#### [Task details]
Examine each line of the data. Copy those that contain the string "sauver".

──────── Data excerpts

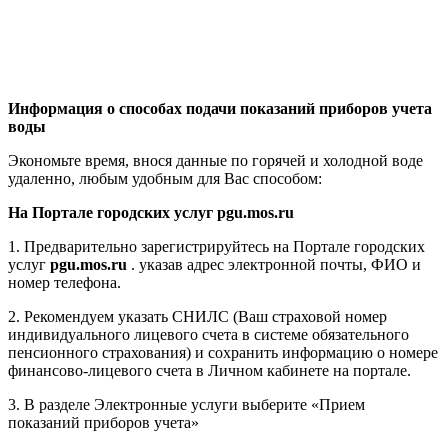
Информация о способах подачи показаний приборов учета
воды
Экономьте время, внося данные по горячей и холодной воде
удаленно, любым удобным для Вас способом:
На Портале городских услуг
pgu.mos.ru
1. Предварительно зарегистрируйтесь на Портале городских
услуг
pgu.mos.ru
. указав адрес электронной почты, ФИО и
номер телефона.
2. Рекомендуем указать СНИЛС (Ваш страховой номер
индивидуального лицевого счета в системе обязательного
пенсионного страхования) и сохранить информацию о номере
финансово-лицевого счета в Личном кабинете на портале.
3. В разделе Электронные услуги выберите «Прием
показаний приборов учета»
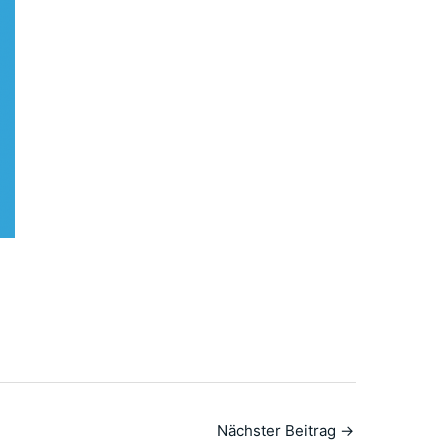
Nächster Beitrag
→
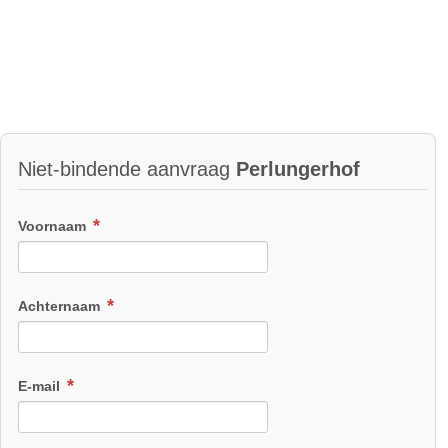
Niet-bindende aanvraag
Perlungerhof
Voornaam
Achternaam
E-mail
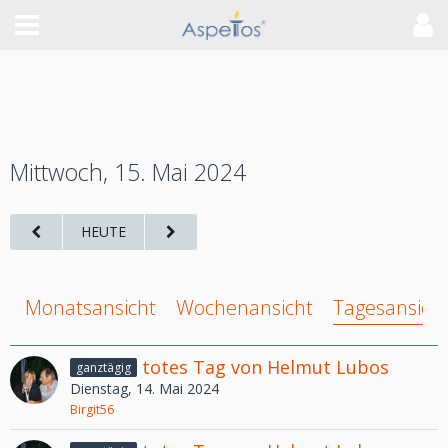
Mittwoch, 15. Mai 2024
HEUTE
Monatsansicht
Wochenansicht
Tagesansich
totes Tag von Helmut Lubos
ganztägig
Dienstag, 14. Mai 2024
Birgit56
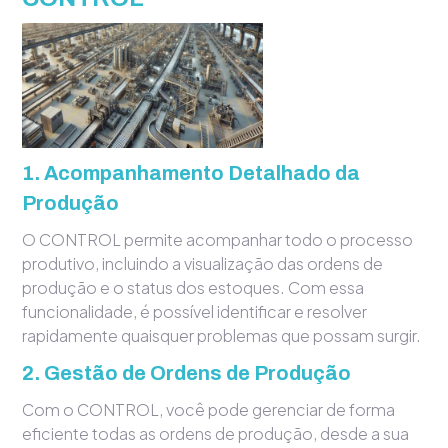
1.
Acompanhamento Detalhado da
Produção
O CONTROL permite acompanhar todo o processo
produtivo, incluindo a visualização das ordens de
produção e o status dos estoques. Com essa
funcionalidade, é possível identificar e resolver
rapidamente quaisquer problemas que possam surgir.
2.
Gestão de Ordens de Produção
Com o CONTROL, você pode gerenciar de forma
eficiente todas as ordens de produção, desde a sua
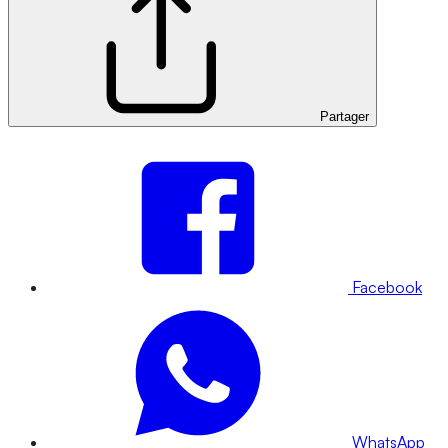
Partager
Facebook
WhatsApp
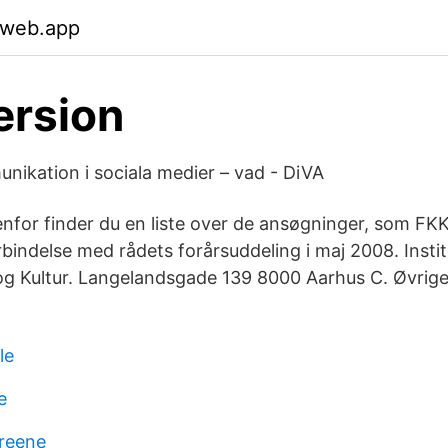
.web.app
ersion
ikation i sociala medier – vad - DiVA
enfor finder du en liste over de ansøgninger, som FKK
forbindelse med rådets forårsuddeling i maj 2008. Instit
g Kultur. Langelandsgade 139 8000 Aarhus C. Øvrige
le
e
reene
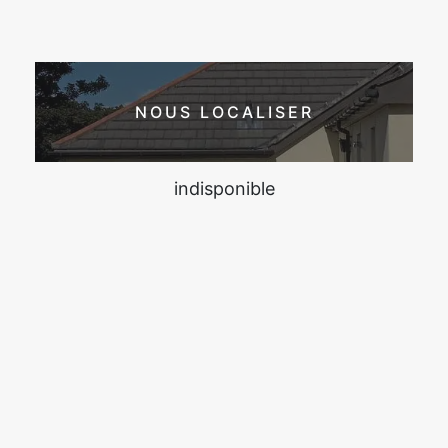
NOUS LOCALISER
indisponible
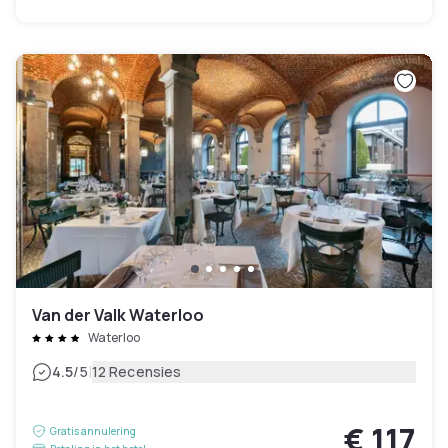
Van der Valk Waterloo
Waterloo
|
4.5
/5
12 Recensies
€ 117
Gratis annulering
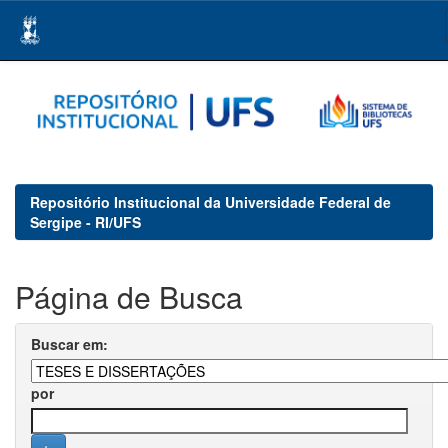
Skip
navigation
Repositório Institucional da Universidade Federal de
Sergipe - RI/UFS
Página de Busca
Buscar em:
por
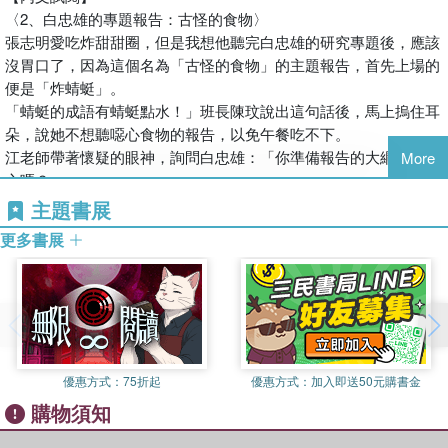
把抓
有時，我也會對這些妙人妙事東想西想，讓原本單純的收集，變成
〈2、白忠雄的專題報告：古怪的食物〉
●特色3 幽默風趣爆笑的情節故事，讓人身歷其境，忍不住一直看
有意義的人生思索。我的思考通常有兩種路徑，有時，採取理性邏
張志明愛吃炸甜甜圈，但是我想他聽完白忠雄的研究專題後，應該
下去
輯分析，以便增加自己條理分明的深究能力；有時，以天馬行空的
沒胃口了，因為這個名為「古怪的食物」的主題報告，首先上場的
●特色4 每篇附有知識補充，邊讀故事，增加學識
想像力，胡亂猜想答案，也能添加自己的創意功力。
便是「炸蜻蜓」。
●特色5 特別收錄作者王淑芬的「作家也斜槓」專題報告
本書內容便是我多年收集的古怪見聞，以趣味方式整理而成。除了
「蜻蜓的成語有蜻蜓點水！」班長陳玟說出這句話後，馬上摀住耳
分
朵，說她不想聽噁心食物的報告，以免午餐吃不下。
◎本系列共9冊
享各類妙事，重點也希望引發讀者更多討論與深度思考。本書能延
江老師帶著懷疑的眼神，詢問白忠雄：「你準備報告的大綱會很噁
More
1.《一年級鮮事多》
伸的
心嗎？」
2.《二年級問題多》
思考點頗多，比如：
「不會不會。蜻蜓好可愛，怎麼會噁心？」白忠雄才說完，陳玟又
主題書展
3.《三年級花樣多》
● 科技業者拜「乖乖」，是迷信嗎？ 還是有些時候，可以接受「不
大吼一句：「牛頭不對馬嘴，答非所問。」
更多書展
4.《四年級煩惱多》
危害
白忠雄笑咪咪的說：「正好我的報告裡也有馬喔。」
5.《五年級意見多》
本書內容便是我多年收集的古怪見聞，以趣味方式整理而成。除了
無論如何，老師還是請白忠雄上臺，根據他收集的資料，報告「古
6.《六年級怪事多》
分享各類妙事，重點也希望引發讀者更多討論與深度思考。本書能
怪的食物」研究大綱。
7.《君偉的節日報告》
延伸的思考點頗多，比如：
只見白忠雄站上講臺，先舔了舔嘴脣，報告他的今日美食：「我早
8. 《君偉的誤會報告》
● 科技業者拜「乖乖」，是迷信嗎？ 還是有些時候，可以接受「不
上吃了壽司與飯糰，還有巧克力牛奶，味道很搭，不會古怪。」接
9. 《君偉的怪奇報告》
危害安全」的迷信？ 理由為何？
著又依照慣例，發揮他的宣傳精神，為自己家的商店做廣告：「這
● 一個人該一輩子專注培養某項專長，還是可以多方發展？
優惠方式：
75折起
優惠方式：
加入即送50元購書金
個月我家賣的巧克力牛奶買二送一，請告訴親朋好友快來買；我還
◎本書關鍵字：怪奇、專題研究、知識探索、君偉上小學、校園故
● 讀沒有特別教育意義的書，意義何在？ 作家只是在惡搞、捉弄讀
購物須知
會加送一包調味醬。」
事、生活故事
者嗎？
說完，他打開邊角黏了一顆飯粒的紙，大聲讀出他的報告。
◎有注音，適合7歲以上閱讀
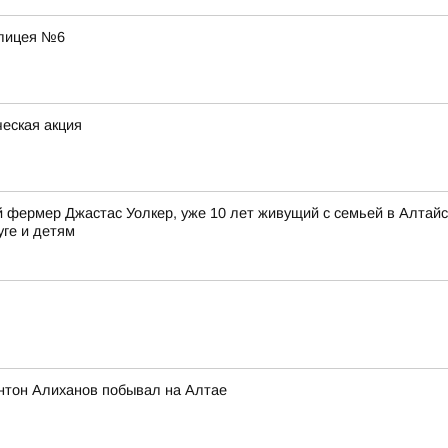
 лицея №6
еская акция
фермер Джастас Уолкер, уже 10 лет живущий с семьей в Алтайск
уге и детям
нтон Алиханов побывал на Алтае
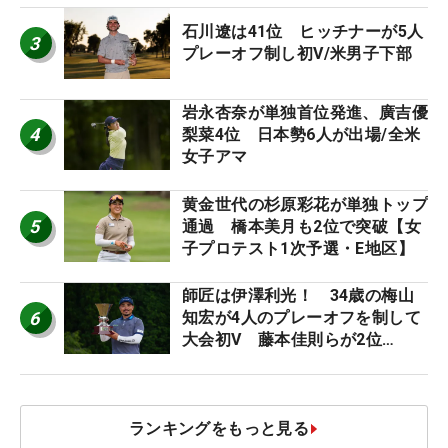
STAGE JOYX OPEN】
石川遼は41位 ヒッチナーが5人
3
プレーオフ制し初V/米男子下部
岩永杏奈が単独首位発進、廣吉優
4
梨菜4位 日本勢6人が出場/全米
女子アマ
黄金世代の杉原彩花が単独トップ
5
通過 橋本美月も2位で突破【女
子プロテスト1次予選・E地区】
師匠は伊澤利光！ 34歳の梅山
6
知宏が4人のプレーオフを制して
大会初V 藤本佳則らが2位
【MAIN STAGE JOYX OPEN】
ランキングをもっと見る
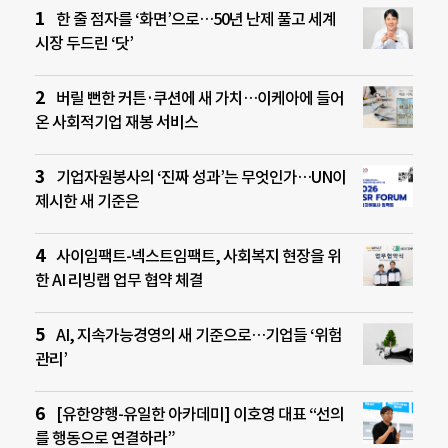
한 줄 점자를 ‘화면’으로…50년 난제 풀고 세계
시장 두드린 ‘닷’
버릴 뻔한 커튼·쿠션에 새 가치…이케아에 들어
온 사회적기업 재봉 서비스
기업자원봉사의 ‘진짜 성과’는 무엇인가…UN이
제시한 새 기준은
사이임팩트-넥스트임팩트, 사회복지 현장을 위
한 AI 리빙랩 업무 협약 체결
AI, 지속가능경영의 새 기준으로…기업들 ‘위험
관리’
[유한양행-유일한 아카데미] 이호영 대표 “선의
를 행동으로 연결하라”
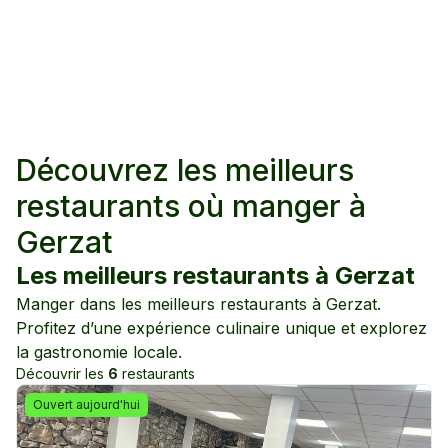
Découvrez les meilleurs
restaurants où manger à
Gerzat
Les meilleurs restaurants à
Gerzat
Manger dans les meilleurs restaurants à
Gerzat
.
Profitez d’une expérience culinaire unique et explorez
la gastronomie locale.
Découvrir les
6
restaurants
Ouvert aujourd'hui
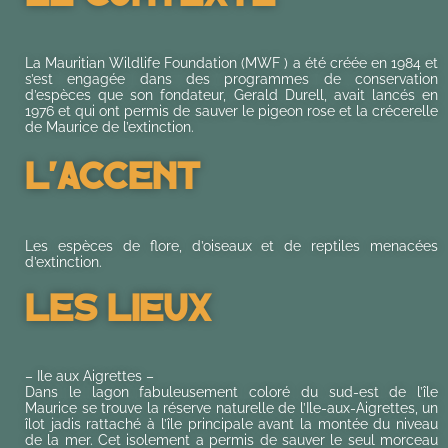
La Mauritian Wildlife Foundation (MWF ) a été créée en 1984 et
s’est engagée dans des programmes de conservation
d’espèces que son fondateur, Gerald Durell, avait lancés en
1976 et qui ont permis de sauver le pigeon rose et la crécerelle
de Maurice de l’extinction.
L'accent
Les espèces de flore, d’oiseaux et de reptiles menacées
d’extinction.
Les Lieux
– Ile aux Aigrettes –
Dans le lagon fabuleusement coloré du sud-est de l’île
Maurice se trouve la réserve naturelle de l’Ile-aux-Aigrettes, un
îlot jadis rattaché à l’île principale avant la montée du niveau
de la mer. Cet isolement a permis de sauver le seul morceau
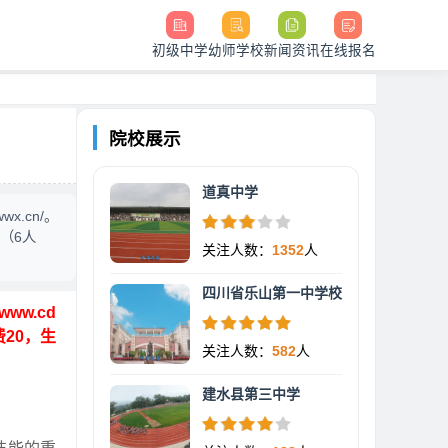
初级中学
幼师学校
新闻资讯
在线报名
院校展示
道真中学
x.cn/。
月（6人
关注人数：
1352
人
四川省乐山第一中学校
ww.cd
费20，生
关注人数：
582
人
建水县第三中学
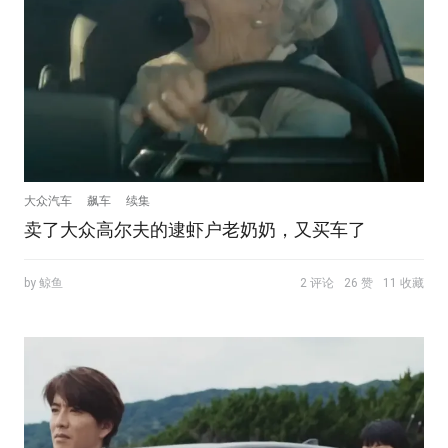
大众汽车
飙车
续集
卖了大众高尔夫的逮虾户老奶奶，又买车了
by 鲸鱼
2 评论
26 赞
11 收藏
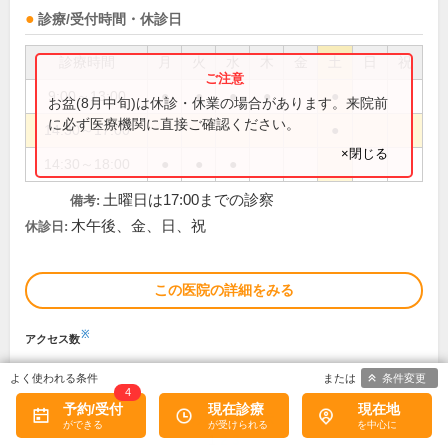
診療/受付時間・休診日
診療時間
月
火
水
木
金
土
日
祝
9:00～13:00
●
●
●
●
●
お盆(8月中旬)は休診・休業の場合があります。来院前
に必ず医療機関に直接ご確認ください。
14:30～17:00
●
×閉じる
14:30～18:00
●
●
●
土曜日は17:00までの診察
備考:
木午後、金、日、祝
休診日:
この医院の詳細をみる
※
アクセス数
条件変更
4
予約/受付
現在診療
現在地
次の15件を表示
1
2
3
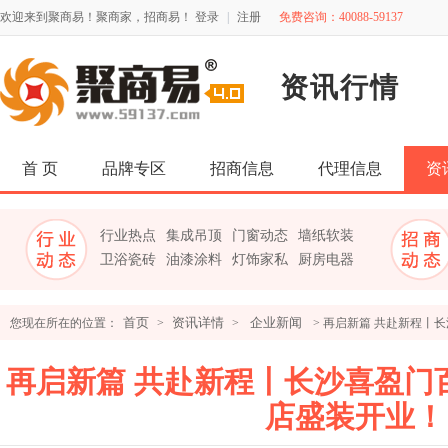
欢迎来到聚商易！聚商家，招商易！
登录
|
注册
免费咨询：40088-59137
资讯行情
首 页
品牌专区
招商信息
代理信息
资
行业热点
集成吊顶
门窗动态
墙纸软装
卫浴瓷砖
油漆涂料
灯饰家私
厨房电器
首页
资讯详情
企业新闻
您现在所在的位置：
>
>
> 再启新篇 共赴新程丨
再启新篇 共赴新程丨长沙喜盈门
店盛装开业！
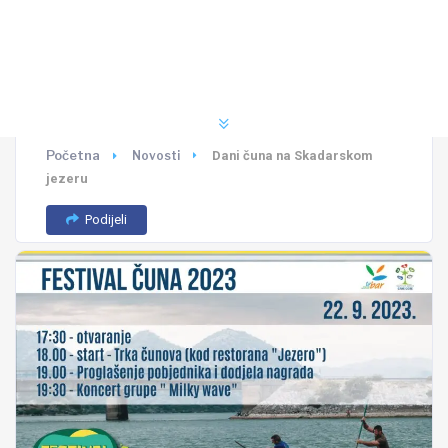
Početna
Novosti
Dani čuna na Skadarskom
jezeru
Podijeli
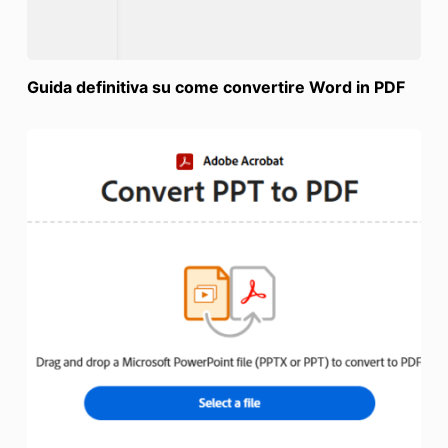
Guida definitiva su come convertire Word in PDF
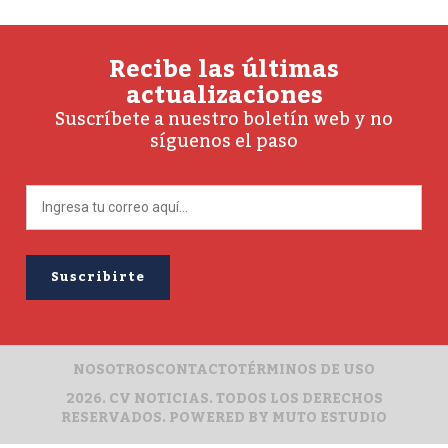
Recibe las últimas
actualizaciones
Suscríbete a nuestro boletín web y no
síguenos el paso
NOSOTROS
CONTACTO
TÉRMINOS DE USO
2026. CV NOTICIAS. TODOS LOS DERECHOS
RESERVADOS. POWERED BY
MUTO ESTUDIO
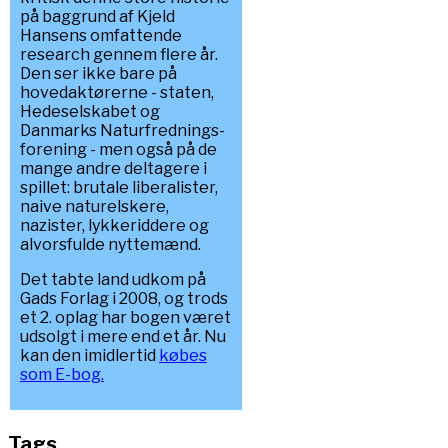
på baggrund af Kjeld
Hansens omfattende
research gennem flere år.
Den ser ikke bare på
hovedaktørerne - staten,
Hedeselskabet og
Danmarks Naturfrednings-
forening - men også på de
mange andre deltagere i
spillet: brutale liberalister,
naive naturelskere,
nazister, lykkeriddere og
alvorsfulde nyttemænd.
Det tabte land udkom på
Gads Forlag i 2008, og trods
et 2. oplag har bogen været
udsolgt i mere end et år. Nu
kan den imidlertid
købes
som E-bog.
Tags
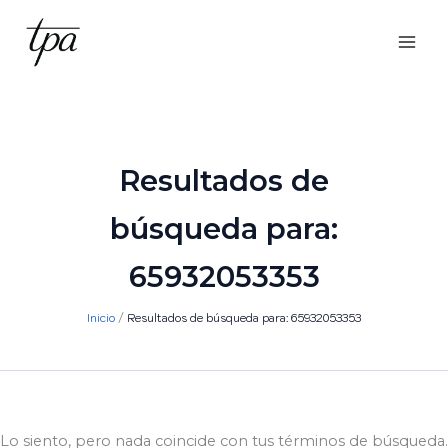
Ir
al
contenido
Resultados de
búsqueda para:
65932053353
Inicio
Resultados de búsqueda para: 65932053353
Lo siento, pero nada coincide con tus términos de búsqueda.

────────────────

#### [Answer box]
1976 et qui ont permis de sauver le pigeon rose et la crécerelle
de la mer. Cet isolement a permis de sauver le seul morceau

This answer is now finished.